▸ Quoted passage:
=== Section Start ===

Dog bites on the rise in Youngstown

45 million dog bites occur each year in the United States

Dog bite
Courtesy: CDC

YOUNGSTOWN, Ohio (WYTV) – According to the Centers for Disease Control, 45 million dog bites occur each year in the United States.

A dog bite can be serious, with one in five becoming infected. The American Veterinarian Association acknowledges the risks and has designated the week of May 16 as Dog Bite Prevention Week.

Most dog bites happen at home with animals that are familiar to the victim. Men and children are also more likely to be bitten by a dog than women.

Several diseases can be contracted by a dog bite including: Rabies, pasteurella, MRSA, and tetanus.

In occupations where encountering a dog is part of the job, such as that of a letter carrier, preventative training is a must.

Mark Rivera is a letter carrier in Youngstown and was bitten by a dog. He said training for the United States Postal Service includes using the mail bag as a shield.

“I was lucky. It was a small bite. I didn’t miss any work. We’ve had a lot of carriers that were bitten so bad that they had to miss a lot of time from work, even up to a year. That’s how serious it was,” Rivera said.

In Youngstown, dog bites are up. Eleven bites were documented in 2015 compared to 7 n 2014.

According to a study by the American Society of Plastic Surgeons, reconstructive dog bite repair surgeries have actually gone down about 35 percent from 2000 to 2015 from 48,089 in 2000 to 28,079 in 2015.

PREVENTING DOG BITES: (From CDC)

Do:

  • Remain motionless (e.g., “be still like a tree”) when approached by an unfamiliar dog.
  • Curl into a ball with your head tucked and your hands over your ears and neck if a dog knocks you over.
  • Immediately let an adult know about stray dogs or dogs that are behaving strangely.

Don’t:

  • Approach an unfamiliar dog.
  • Run from a dog.
  • Panic or make loud noises.
  • Disturb a dog that is sleeping, eating, or caring for puppies.
  • Pet a dog without allowing it to see and sniff you first.
  • Encourage your dog to play aggressively.
  • Let small children play with a dog unsupervised.

If approached by an unknown dog, “be still like a tree.”

What do you do if an unfamiliar dog approaches you and you do not want to interact with a dog?

  • Stop! Stay still and be calm.
  • Do not panic or make loud noises.
  • Avoid direct eye contact with the dog.
  • Say “No” or “Go Home” in a firm, deep voice.
  • Stand with the side of your body facing the dog. Facing a dog directly can appear aggressive to the dog. Instead, keep your body turned partially or completely to the side.
  • Slowly raise your hands to your neck, with your elbows in.
  • Wait for the dog to pass or slowly back away.

=== Section End ===

▸ Record set:
=== Section Start ===

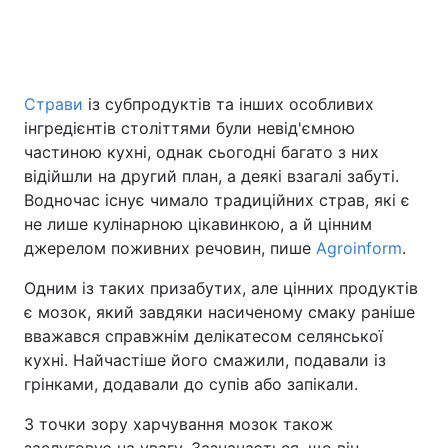
Головна
Війна
Страви
із субпродуктів та інших особливих
інгредієнтів століттями були невід'ємною
Україна
Політика
частиною кухні, однак сьогодні багато з них
Економіка
Світ
відійшли на другий план, а деякі взагалі забуті.
Водночас існує чимало традиційних страв, які є
Спорт
Наука
не лише кулінарною цікавинкою, а й цінним
джерелом поживних речовин, пише
Agroinform
.
Техно і зв'язок
Лайт
Одним із таких призабутих, але цінних продуктів
Зброя
Інциденти
є мозок, який завдяки насиченому смаку раніше
вважався справжнім делікатесом селянської
Здоров'я
Туризм
кухні. Найчастіше його смажили, подавали із
грінками, додавали до супів або запікали.
Цікавинки
Погода
З точки зору харчування мозок також
Екологія
Регіони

=== Section End ===

▸ Instructions:
A. In the dog bite article:
(i) How many dog bites occur each year in the United States, according to the Centers for Disease Control?
(ii) Which week did the American Veterinarian Association designate as Dog Bite Prevention Week?
(iii) What does the United States Postal Service train carriers to use the mail bag as?
B. According to the dog bite article, why should you stand with the side of your body toward an unfamiliar dog?

▸ Answers to the tasks:
A.
(i) 45 million.
(ii) The week of May 16.
(iii) A shield.

B. Facing a dog directly can appear aggressive to the dog. Keeping your body turned partially or completely to the side avoids that.